**The problem**
Pictures are to be dropped. Everything else in the listing gets copied exactly.

○ ○ ○ ○ ○

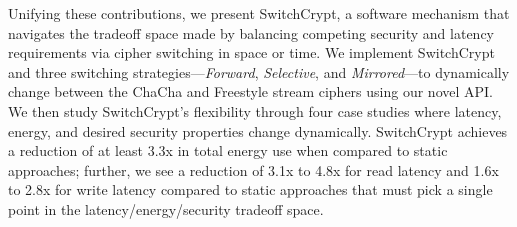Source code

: Unifying these contributions, we present SwitchCrypt, a software mechanism that
navigates the tradeoff space made by balancing competing security and latency
requirements via cipher switching in space or time. We implement SwitchCrypt and
three switching strategies---\emph{Forward}, \emph{Selective}, and
\emph{Mirrored}---to dynamically change between the ChaCha and Freestyle stream
ciphers using our novel API. We then study SwitchCrypt's flexibility through
four case studies where latency, energy, and desired security properties change
dynamically. SwitchCrypt achieves a reduction of at least 3.3x in total energy
use when compared to static approaches; further, we see a reduction of 3.1x to
4.8x for read latency and 1.6x to 2.8x for write latency compared to static
approaches that must pick a single point in the latency/energy/security tradeoff
space.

○ ○ ○ ○ ○

**Response to this exercise**
Source code

: Unifying these contributions, we present SwitchCrypt, a software mechanism that
navigates the tradeoff space made by balancing competing security and latency
requirements via cipher switching in space or time. We implement SwitchCrypt and
three switching strategies---\emph{Forward}, \emph{Selective}, and
\emph{Mirrored}---to dynamically change between the ChaCha and Freestyle stream
ciphers using our novel API. We then study SwitchCrypt's flexibility through
four case studies where latency, energy, and desired security properties change
dynamically. SwitchCrypt achieves a reduction of at least 3.3x in total energy
use when compared to static approaches; further, we see a reduction of 3.1x to
4.8x for read latency and 1.6x to 2.8x for write latency compared to static
approaches that must pick a single point in the latency/energy/security tradeoff
space.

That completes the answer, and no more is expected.